Просыпаюсь рывком, сразу почувствовав спиною холод кедровой скамьи под собой, и еще худший холод кандалов — лодыжки будто льдом обернуты. Тьма кромешная, ничего не вижу. Приподнимаюсь на локтях, и сон истончается, блекнет, — в последний раз и навсегда покидает сознание. В утренней черной тиши звякает ножная цепь. Холод свирепый, но ветер утих, и я уже не так сильно дрожу; остатками драной рубахи пытаюсь прикрыть голую грудь. Потом костяшками пальцев стучу в стену, отделяющую меня от Харка. Он крепко спит, воздух при каждом выдохе сипит и булькает, выходя сквозь рану. Тук-тук. Молчание. Тук-тук еще раз, громче. Харк просыпается.
Ты, что ли, Нат?
Я, — отвечаю. — Недолго нам тут еще.
Какое-то время молчит. Потом говорит, зевая:
Да знаю, чё там. По мне, так уж скорей бы. Как думаешь, сколько времени, а, Нат?
Не знаю, — говорю, — может, еще пару часов осталось.
Слышу, как тяжело стукнули в пол его ноги, и сразу звон цепей, потом он скрежещет по полу ведром. И тихонько хихикает:
Бог ты мой, Нат, двигаться совсем не могу. А лежа ссать и днем-то трудно, а уж ночью вообще нипочем в ведро не попасть. — Я слышу плеск и шум струи, и опять Харк сам над собой смеется приглушенным, горловым, басовитым смехом. — Нет ничего никчемней, чем черный верзила, который еле двигается. Ты как думаешь, Нат, они правда меня повесят привязанным к креслу? По крайности, этот Грей — он сказал так. Ничего себе — с удобствами на тот свет поеду!
Я не отзываюсь, звук плещущей струи перестает, и голос Харка тоже умолкает. Где-то далеко в городе воет и воет собака, безостановочно, неумолчно, протяжным хриплым воем, раздающимся, словно из чрева этого темного утра; меня даже ужасом обдает. Господи, — пронзаемый болью, шепчу я себе под нос. — Господи! Пальцами давлю себе на веки, судорожно сдвигаю их к переносице, надеясь, что увижу что-нибудь — слово, знак, какое-то просветление в кромешной тьме сознания, но опять нет ответа. Придется умирать без Него, — проносится в сознании, — придется умирать без Него, потому что Он оставил меня, ничего даже понять не дав напоследок. Может, совершенное мною — зло в очах Господа? А если зло, возможно ли искупление?

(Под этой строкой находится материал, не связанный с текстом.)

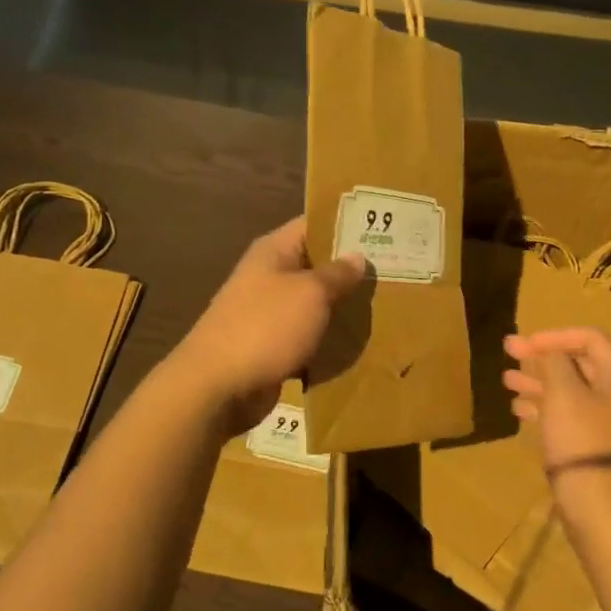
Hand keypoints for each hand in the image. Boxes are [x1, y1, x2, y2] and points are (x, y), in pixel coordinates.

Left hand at [175, 216, 367, 432]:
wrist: (216, 387)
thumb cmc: (265, 327)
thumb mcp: (310, 293)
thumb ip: (337, 274)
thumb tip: (357, 256)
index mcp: (273, 251)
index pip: (314, 224)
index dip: (347, 224)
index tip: (385, 230)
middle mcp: (269, 276)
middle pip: (316, 265)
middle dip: (351, 270)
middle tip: (394, 272)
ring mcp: (268, 313)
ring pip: (314, 304)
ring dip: (342, 308)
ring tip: (386, 306)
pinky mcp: (271, 346)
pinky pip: (307, 336)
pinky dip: (328, 340)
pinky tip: (360, 344)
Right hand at [503, 327, 610, 515]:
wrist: (596, 503)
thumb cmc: (580, 437)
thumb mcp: (563, 391)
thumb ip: (554, 361)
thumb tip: (549, 351)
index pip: (589, 337)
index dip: (554, 335)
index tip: (523, 343)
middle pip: (578, 362)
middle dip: (541, 357)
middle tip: (508, 352)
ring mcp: (607, 419)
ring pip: (569, 389)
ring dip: (537, 381)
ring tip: (507, 381)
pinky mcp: (593, 440)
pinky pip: (567, 413)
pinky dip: (543, 406)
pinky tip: (518, 409)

А Бог-то твой — вона, во пса вселился! — слышится голос Харка. — Слышишь его, Нат? Это ж точно глас Божий. Господи, этот вой я сквозь все мои сны слышал. Мне снилось, что я опять у Барнетта, в давние времена, а я еще маленький, воробью по колено. И мы с сестрой Джейми вместе идем на болотину рыбачить. Идем это мы рядышком, а над нами дикие вишни, и мы счастливые такие, и все про рыбу говорим меж собой, которую собираемся поймать. Да только нас собака какая-то преследует, идет за нами по лесу и воет, и воет. А Джейми меня и спрашивает: “Харк, чего это собака там все надрывается?” А я ей отвечаю: да плюнь ты, говорю, на собаку, Джейми, не обращай внимания. И тут ты в стенку постучал, а собака — та же самая — все воет и воет на улице, а я, значиц-ца, тут, и сегодня меня повесят.